EXERCISE PASSAGE
##########

Comment Re:Both ways? (Score 3, Insightful) 84

Uh, how is this any different than when Apple ties up all the Gorilla glass capacity, or 1.8" hard drives (original ipod), or Samsung fab capacity for X months, or any other scarce resource that doesn't allow competitors to compete directly with them through contracts and offering a higher price? Oh, it involves non-executives earning a higher wage so therefore it's somehow bad. Pure BS.

Comment Re:A.I.? (Score 1) 403

my prediction is that the LED status panel on a remote solar power installation somewhere will still be functioning hundreds of years

Only if someone makes one with non-RoS solder and uses solid electrolyte capacitors or only glass/mica dielectric capacitors since there's no way regular electrolytic capacitors will survive anywhere near that long.

##########

Dataset records:
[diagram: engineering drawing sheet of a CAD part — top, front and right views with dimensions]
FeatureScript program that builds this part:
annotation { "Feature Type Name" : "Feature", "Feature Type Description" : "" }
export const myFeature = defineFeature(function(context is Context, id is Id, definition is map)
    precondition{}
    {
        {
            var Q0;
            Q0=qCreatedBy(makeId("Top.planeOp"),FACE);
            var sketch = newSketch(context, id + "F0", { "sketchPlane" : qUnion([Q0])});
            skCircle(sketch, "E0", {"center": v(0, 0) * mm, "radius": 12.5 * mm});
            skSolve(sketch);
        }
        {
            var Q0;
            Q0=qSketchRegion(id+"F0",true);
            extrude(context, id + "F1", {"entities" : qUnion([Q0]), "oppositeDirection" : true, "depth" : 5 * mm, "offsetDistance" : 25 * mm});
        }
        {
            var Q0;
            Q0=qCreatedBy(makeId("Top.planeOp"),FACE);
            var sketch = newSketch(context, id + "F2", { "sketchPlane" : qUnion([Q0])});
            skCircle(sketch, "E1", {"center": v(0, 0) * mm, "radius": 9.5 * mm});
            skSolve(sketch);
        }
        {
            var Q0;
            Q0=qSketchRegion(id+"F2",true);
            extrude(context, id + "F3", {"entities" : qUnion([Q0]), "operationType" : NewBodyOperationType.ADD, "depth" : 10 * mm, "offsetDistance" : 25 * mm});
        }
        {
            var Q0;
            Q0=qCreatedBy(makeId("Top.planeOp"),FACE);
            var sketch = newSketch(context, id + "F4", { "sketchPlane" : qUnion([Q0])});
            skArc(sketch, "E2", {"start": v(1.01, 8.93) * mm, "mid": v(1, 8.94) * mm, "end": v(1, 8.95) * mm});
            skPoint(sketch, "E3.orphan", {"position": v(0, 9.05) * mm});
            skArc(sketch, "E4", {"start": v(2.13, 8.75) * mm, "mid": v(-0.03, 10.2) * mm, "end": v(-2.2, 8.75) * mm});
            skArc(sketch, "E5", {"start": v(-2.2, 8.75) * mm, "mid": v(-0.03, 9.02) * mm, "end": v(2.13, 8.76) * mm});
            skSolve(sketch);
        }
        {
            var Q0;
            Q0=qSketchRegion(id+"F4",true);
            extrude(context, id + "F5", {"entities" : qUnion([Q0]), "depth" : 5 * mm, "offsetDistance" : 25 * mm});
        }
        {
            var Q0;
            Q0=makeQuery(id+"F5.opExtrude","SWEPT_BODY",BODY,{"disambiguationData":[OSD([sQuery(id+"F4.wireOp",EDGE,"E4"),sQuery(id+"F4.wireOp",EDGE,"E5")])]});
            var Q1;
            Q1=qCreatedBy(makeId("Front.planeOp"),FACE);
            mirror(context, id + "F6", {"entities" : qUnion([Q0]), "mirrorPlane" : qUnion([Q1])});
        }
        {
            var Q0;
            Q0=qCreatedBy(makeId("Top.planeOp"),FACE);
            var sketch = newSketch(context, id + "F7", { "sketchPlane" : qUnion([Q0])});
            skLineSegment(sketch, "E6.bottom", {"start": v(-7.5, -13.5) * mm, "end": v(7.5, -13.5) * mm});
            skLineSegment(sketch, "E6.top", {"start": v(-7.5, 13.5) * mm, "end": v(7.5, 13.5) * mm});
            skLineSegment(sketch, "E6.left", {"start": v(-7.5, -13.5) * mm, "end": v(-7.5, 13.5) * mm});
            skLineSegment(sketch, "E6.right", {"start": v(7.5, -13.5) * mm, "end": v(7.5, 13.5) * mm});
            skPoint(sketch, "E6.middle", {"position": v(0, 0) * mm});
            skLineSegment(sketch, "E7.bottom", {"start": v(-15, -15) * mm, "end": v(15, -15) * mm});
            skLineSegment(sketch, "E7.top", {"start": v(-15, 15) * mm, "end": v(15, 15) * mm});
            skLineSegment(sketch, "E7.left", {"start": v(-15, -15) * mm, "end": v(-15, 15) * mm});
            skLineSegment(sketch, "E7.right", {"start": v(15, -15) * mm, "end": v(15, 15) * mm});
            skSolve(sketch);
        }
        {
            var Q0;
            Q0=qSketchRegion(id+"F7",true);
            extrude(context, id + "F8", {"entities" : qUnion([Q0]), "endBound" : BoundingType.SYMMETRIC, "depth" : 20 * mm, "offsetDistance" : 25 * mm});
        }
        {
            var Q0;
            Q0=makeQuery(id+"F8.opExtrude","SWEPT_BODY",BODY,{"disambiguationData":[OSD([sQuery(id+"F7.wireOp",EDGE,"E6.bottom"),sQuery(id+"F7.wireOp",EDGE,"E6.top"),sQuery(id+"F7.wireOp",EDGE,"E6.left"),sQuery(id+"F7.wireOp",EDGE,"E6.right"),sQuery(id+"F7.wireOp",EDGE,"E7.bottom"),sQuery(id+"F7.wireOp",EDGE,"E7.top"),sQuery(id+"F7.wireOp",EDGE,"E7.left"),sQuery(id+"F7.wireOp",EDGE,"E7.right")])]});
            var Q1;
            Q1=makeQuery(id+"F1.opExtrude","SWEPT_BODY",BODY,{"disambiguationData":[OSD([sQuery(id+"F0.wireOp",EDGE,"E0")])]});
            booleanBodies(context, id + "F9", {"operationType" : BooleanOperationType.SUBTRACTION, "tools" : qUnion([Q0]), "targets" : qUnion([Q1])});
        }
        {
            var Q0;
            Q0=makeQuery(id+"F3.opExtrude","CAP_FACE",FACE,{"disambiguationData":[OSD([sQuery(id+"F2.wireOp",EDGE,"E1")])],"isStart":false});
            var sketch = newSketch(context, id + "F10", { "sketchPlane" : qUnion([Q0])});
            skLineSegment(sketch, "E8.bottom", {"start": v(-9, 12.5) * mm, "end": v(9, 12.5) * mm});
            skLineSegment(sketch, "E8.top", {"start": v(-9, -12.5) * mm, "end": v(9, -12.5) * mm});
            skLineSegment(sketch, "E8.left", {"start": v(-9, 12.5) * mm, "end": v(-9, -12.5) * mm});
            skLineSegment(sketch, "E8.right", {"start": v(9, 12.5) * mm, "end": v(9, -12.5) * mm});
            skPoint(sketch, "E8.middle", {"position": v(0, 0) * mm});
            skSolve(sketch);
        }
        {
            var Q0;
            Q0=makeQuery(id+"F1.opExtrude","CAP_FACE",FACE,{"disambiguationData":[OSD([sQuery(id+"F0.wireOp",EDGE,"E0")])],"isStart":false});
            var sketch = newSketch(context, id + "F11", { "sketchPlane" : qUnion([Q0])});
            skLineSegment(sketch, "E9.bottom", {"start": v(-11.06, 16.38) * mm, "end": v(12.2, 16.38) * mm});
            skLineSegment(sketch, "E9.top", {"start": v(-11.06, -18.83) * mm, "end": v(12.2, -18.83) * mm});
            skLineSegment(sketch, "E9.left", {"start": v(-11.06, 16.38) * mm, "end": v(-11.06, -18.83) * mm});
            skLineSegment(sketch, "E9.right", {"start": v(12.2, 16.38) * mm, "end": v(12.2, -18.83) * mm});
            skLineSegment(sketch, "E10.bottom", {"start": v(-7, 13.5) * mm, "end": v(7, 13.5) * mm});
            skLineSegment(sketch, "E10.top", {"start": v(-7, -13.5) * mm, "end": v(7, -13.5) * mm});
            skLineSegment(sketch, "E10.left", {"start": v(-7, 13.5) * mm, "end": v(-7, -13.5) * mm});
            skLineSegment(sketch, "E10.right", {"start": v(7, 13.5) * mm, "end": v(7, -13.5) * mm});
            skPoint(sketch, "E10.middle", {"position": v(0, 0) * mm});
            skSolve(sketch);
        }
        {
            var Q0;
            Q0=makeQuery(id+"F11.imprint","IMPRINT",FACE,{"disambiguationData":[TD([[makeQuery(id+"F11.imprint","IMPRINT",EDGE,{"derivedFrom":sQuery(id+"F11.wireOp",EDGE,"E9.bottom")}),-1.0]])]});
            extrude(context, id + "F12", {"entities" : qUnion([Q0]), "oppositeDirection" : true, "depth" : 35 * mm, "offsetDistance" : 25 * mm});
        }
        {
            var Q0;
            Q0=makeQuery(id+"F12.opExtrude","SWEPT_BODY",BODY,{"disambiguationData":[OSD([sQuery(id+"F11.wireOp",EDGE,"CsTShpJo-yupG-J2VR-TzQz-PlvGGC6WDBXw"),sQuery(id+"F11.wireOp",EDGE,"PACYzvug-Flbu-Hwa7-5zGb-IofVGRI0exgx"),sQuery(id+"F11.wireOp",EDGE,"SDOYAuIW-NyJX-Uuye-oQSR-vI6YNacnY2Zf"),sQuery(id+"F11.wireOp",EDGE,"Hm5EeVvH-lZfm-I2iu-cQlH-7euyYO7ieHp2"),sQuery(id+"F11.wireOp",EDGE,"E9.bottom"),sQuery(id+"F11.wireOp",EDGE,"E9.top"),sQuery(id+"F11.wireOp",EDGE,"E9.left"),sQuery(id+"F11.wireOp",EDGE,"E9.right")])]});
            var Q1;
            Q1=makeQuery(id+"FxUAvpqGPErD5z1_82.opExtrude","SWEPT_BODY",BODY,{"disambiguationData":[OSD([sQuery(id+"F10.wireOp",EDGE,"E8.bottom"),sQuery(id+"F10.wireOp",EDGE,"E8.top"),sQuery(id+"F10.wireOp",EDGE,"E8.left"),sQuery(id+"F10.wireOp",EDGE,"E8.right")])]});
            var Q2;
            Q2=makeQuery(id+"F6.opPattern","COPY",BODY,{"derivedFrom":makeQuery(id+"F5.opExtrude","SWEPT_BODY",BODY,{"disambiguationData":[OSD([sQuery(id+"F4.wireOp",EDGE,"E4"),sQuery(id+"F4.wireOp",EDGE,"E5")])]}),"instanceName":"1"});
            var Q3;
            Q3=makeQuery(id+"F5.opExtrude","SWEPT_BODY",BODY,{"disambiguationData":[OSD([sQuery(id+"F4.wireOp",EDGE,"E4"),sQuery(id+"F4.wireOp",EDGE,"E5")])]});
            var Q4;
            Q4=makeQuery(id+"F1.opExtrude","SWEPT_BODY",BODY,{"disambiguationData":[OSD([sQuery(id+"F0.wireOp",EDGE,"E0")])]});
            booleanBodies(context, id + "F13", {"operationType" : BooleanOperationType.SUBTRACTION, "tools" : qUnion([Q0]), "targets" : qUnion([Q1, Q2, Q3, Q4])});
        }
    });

##########

EXERCISE REQUIREMENTS
1 - Reproduce, word for word, the part of the forum comments that begins at the words "Uh, how is this" and stops after the words "near that long.".
2 - Name each specific resource that the first of the forum comments says Apple ties up.

RESULTS BY TASK
1 -
Uh, how is this any different than when Apple ties up all the Gorilla glass capacity, or 1.8" hard drives (original ipod), or Samsung fab capacity for X months, or any other scarce resource that doesn't allow competitors to compete directly with them through contracts and offering a higher price? Oh, it involves non-executives earning a higher wage so therefore it's somehow bad. Pure BS.

Comment Re:A.I.? (Score 1) 403

my prediction is that the LED status panel on a remote solar power installation somewhere will still be functioning hundreds of years

Only if someone makes one with non-RoS solder and uses solid electrolyte capacitors or only glass/mica dielectric capacitors since there's no way regular electrolytic capacitors will survive anywhere near that long.

2 -
Gorilla glass capacity
1.8" hard drives
Samsung fab capacity